Hi martingoodson,
now I took my time to transcribe the first page of the solo myself. I checked repeatedly, and this is what I found to the best of my ability:

- Francisco Aguabella: Mi Congo (1st. page)
I couldn't manage to notate laid-back swing off-beats in measures 4, 6 and 8 in triplet form, and maybe I shouldn't. This is a ritardando feel typical of bonkó style, and you have to interpret that accordingly. The two strokes in the transition from measures 3 to 4, 5 to 6 and 7 to 8 are a rhythmic approximation; the timing of the respective second notes, or the first ones in each of the bars 4, 6 and 8, rather coincide with the first notes (of the measure) of my "contratiempo triplet" notation.
In measure 14, the last four open tone strokes are actually four eighth notes, which are typically interpreted with a feeling that I approximated by notating a triplet tied to two eighth notes.
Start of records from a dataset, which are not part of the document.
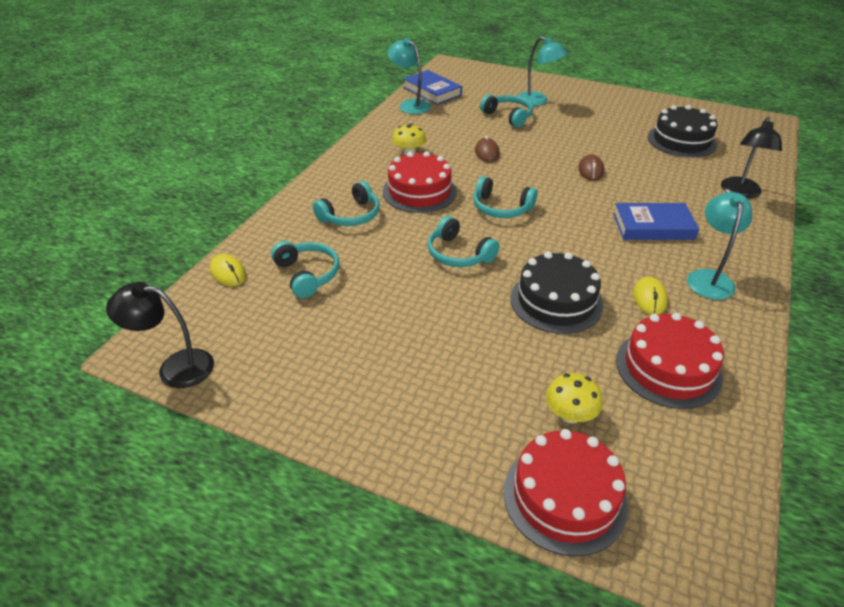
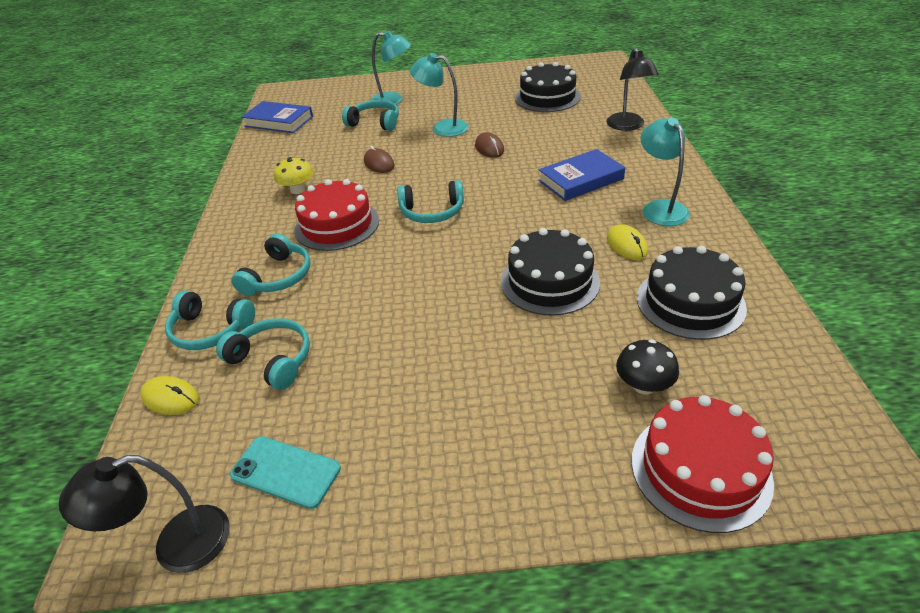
camera: 25 degrees left, 0 degrees up
(266, 354) = (285, 472): none -> turquoise phone
(410, 105) = (264, 142): turquoise lamp -> turquoise lamp (442, 128)
(458, 254) = (423, 273): turquoise headphones -> turquoise headphones (210, 330)
(570, 414) = (643, 385): yellow mushroom -> black mushroom
(668, 368) = (690, 302): red cake -> black cake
As this is not exact, anyway, I should perhaps have written it like four regular eighths.
I used to be pretty categorical in insisting on rather imitating what is heard aurally, as opposed to transcribing solos. However, as percussion students in the jazz field resort to transcribing on a regular basis, at some point I started doing it, too, and I would encourage my students to do the same - BUT: In Afro-Cuban music, the range of unnotatable rhythmic manners is much wider than in jazz. So it is inevitable to find compromises in notating and, vice versa, to interpret the transcription according to the source, not to the written page.
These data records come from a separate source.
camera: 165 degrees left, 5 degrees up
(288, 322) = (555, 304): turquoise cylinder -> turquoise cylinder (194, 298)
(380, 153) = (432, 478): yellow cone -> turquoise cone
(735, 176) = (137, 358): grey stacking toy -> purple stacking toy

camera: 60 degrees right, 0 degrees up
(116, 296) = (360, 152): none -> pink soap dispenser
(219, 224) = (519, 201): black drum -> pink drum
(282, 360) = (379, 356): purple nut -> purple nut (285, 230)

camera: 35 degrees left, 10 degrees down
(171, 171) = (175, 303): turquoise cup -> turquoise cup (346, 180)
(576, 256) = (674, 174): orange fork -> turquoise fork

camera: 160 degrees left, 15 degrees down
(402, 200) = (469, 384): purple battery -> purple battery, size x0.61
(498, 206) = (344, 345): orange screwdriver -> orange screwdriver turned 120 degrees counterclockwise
Let me recommend you not to search for scientific or mathematical truth in music. Triplet notation in jazz is not accurate, it is nothing but the closest approximation. In the same way, be careful with using the words correct and incorrect. For example, do you think that what comes measurably closest in retrospective analysis is necessarily correct? I don't. I know the style, and I try to depict what may have been
musically intended. So even if you find that bars 5 and 7 of the original congachops transcription sound the closest to straight half-note triplets, they may rather be laid-back displaced (syncopated) triplets. I have listened to these passages over and over, and had to come to the decision to notate these bars the way I did - although I had been puzzled, too.
I did not continue to transcibe the solo, because with my notating program it would have been too difficult to notate the muffled-stroke triplet correctly. These are exactly the contratiempo triplets that I had tried to explain.
I apologize for any possible mistakes that I may have made; if you or anybody else has a better ear, or more practice in transcribing, go ahead and let me/us know. In my first post I forgot the ties in my "displaced quarter-note triplet", now edited. Also, I used a wrong english word for "approximate", also edited now.